** Records contained in a dataset **
══════
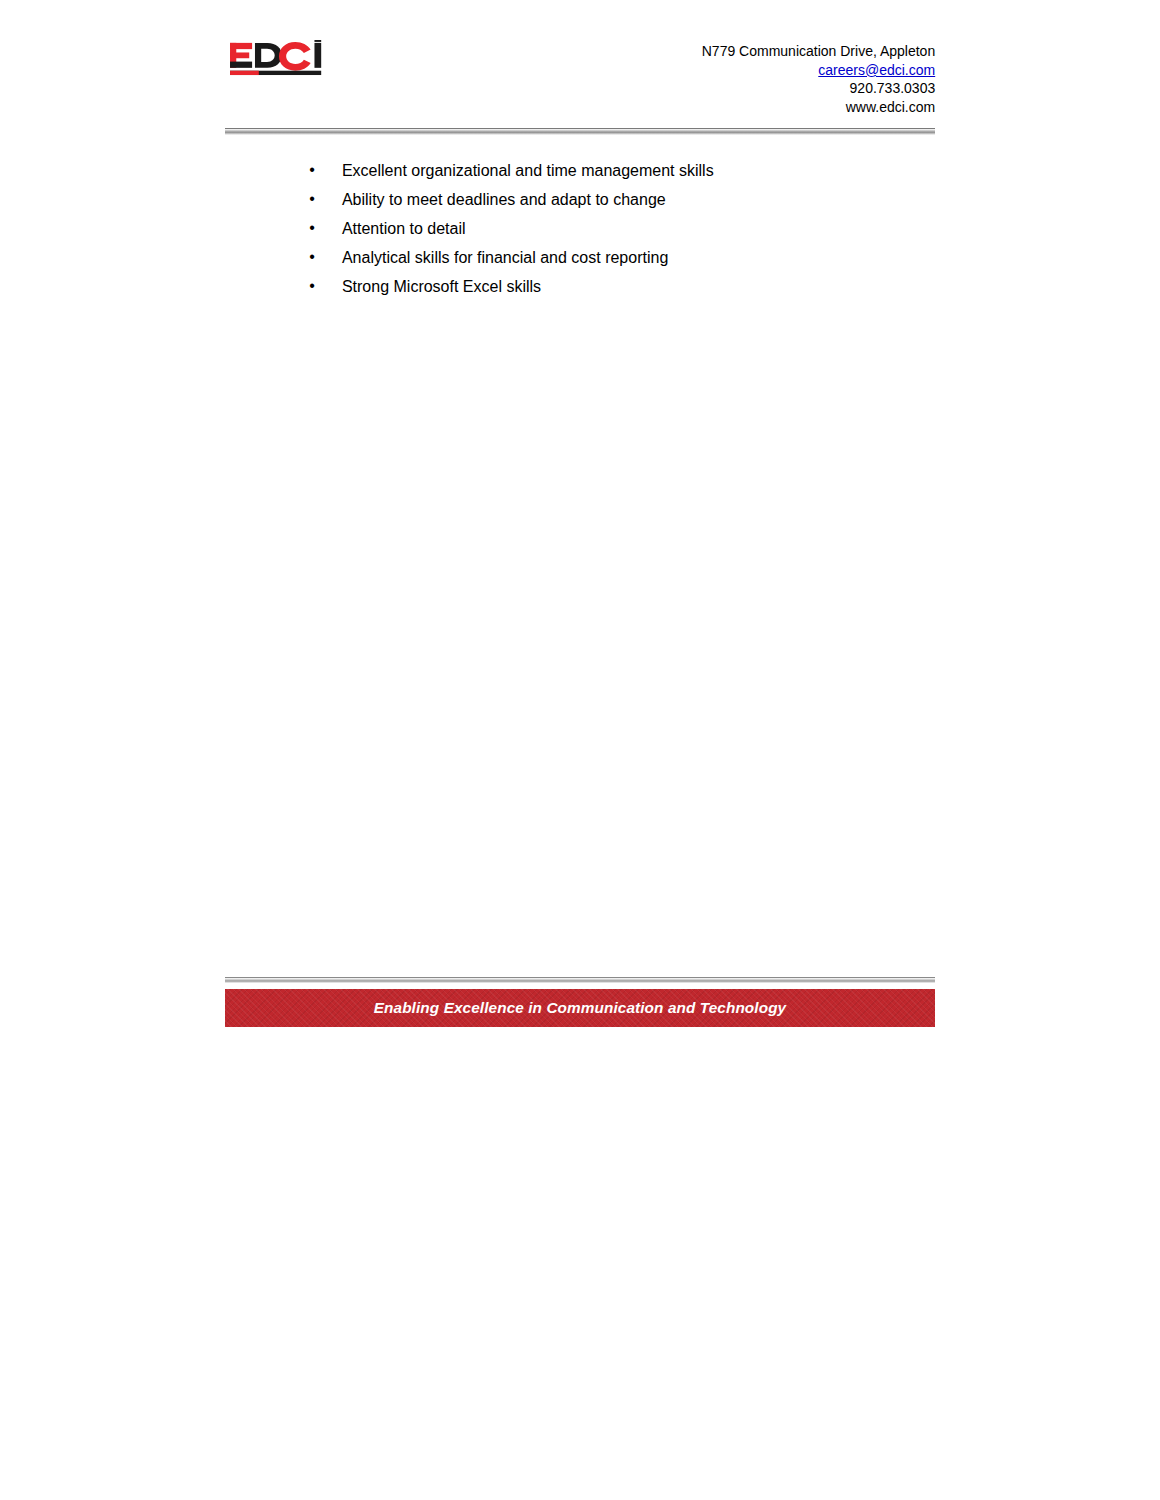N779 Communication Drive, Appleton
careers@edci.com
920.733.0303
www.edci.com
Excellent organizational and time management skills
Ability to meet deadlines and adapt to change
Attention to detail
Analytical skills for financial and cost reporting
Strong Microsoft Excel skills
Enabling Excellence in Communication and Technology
══════
** REQUIRED ACTION **
Could you reproduce all of the data above exactly and skip any image?

** RESULT OF THE EXERCISE **
N779 Communication Drive, Appleton
careers@edci.com
920.733.0303
www.edci.com
Excellent organizational and time management skills
Ability to meet deadlines and adapt to change
Attention to detail
Analytical skills for financial and cost reporting
Strong Microsoft Excel skills
Enabling Excellence in Communication and Technology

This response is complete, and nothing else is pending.